Verse of the Day
Wednesday, June 24, 2026
Let us not be weary in doing good, for we will reap in due season, if we don't give up.
Galatians 6:9
What this verse means
Near the close of a heated letter, Paul tells tired believers not to give up on doing good. The harvest he promises is not a quick payoff. It ripens in its own season, on a clock that is not ours.
Galatians 6:9 comes at the end of a passionate letter Paul wrote to churches he feared were losing their way. In the final chapter he turns practical, with a farming image everyone understood: a person reaps what they sow. The lines just before it sharpen what he means. Sow to your lower appetites and you harvest decay; sow to the Spirit and you reap a life that lasts. So the call that follows, to not grow weary in doing good, points to the slow work of becoming good and doing good to others. It is not a technique for getting ahead.
Paul is writing to people who were tired, discouraged, and tempted to quit, and the metaphor carries a truth they knew in their bones. A farmer plants, then waits through a long stretch where nothing visible happens, trusting a harvest he cannot yet see. The "due season" is not on the sower's schedule; it belongs to the crop and the soil. And the good sown into other people often yields in a form the sower may never fully see. The promise is real. It simply does not pay on demand.
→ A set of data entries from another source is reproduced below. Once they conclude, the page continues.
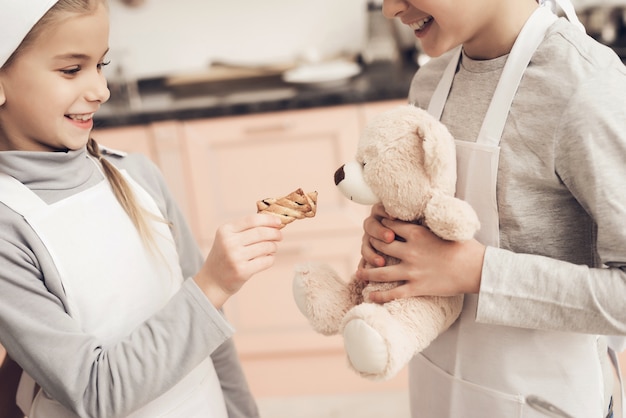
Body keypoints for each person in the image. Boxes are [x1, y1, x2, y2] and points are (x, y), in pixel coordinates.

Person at [0, 1, 284, 417]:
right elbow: (95, 392)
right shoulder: (8, 229)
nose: (101, 89)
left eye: (101, 64)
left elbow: (210, 335)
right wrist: (214, 285)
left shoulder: (138, 175)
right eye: (71, 69)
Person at [358, 0, 626, 417]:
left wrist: (478, 272)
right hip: (438, 394)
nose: (391, 9)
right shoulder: (428, 84)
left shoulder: (585, 87)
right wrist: (390, 237)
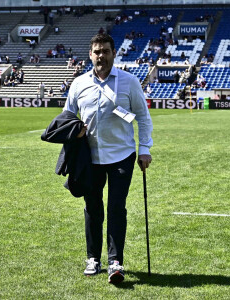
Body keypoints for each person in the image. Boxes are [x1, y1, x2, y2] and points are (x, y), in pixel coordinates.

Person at [63, 33, 153, 284]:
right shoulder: (79, 83)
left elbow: (143, 118)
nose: (100, 55)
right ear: (90, 55)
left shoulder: (129, 81)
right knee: (92, 209)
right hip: (89, 158)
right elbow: (66, 116)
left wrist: (145, 148)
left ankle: (116, 261)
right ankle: (93, 257)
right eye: (96, 51)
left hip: (122, 156)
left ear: (114, 53)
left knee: (116, 208)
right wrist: (74, 130)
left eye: (105, 51)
The phrase the translation renders "in due season" is, in Greek, kairo idio, "in its own proper time," a time that is fixed but not ours to rush. And "lose heart" or "give up" (ekkakeo) carries the sense of going slack from exhaustion, the way anyone does when effort drags on with no reward in sight. The verse names that exact fatigue and answers it: the season is real and already on its way, even when nothing in the field shows it yet.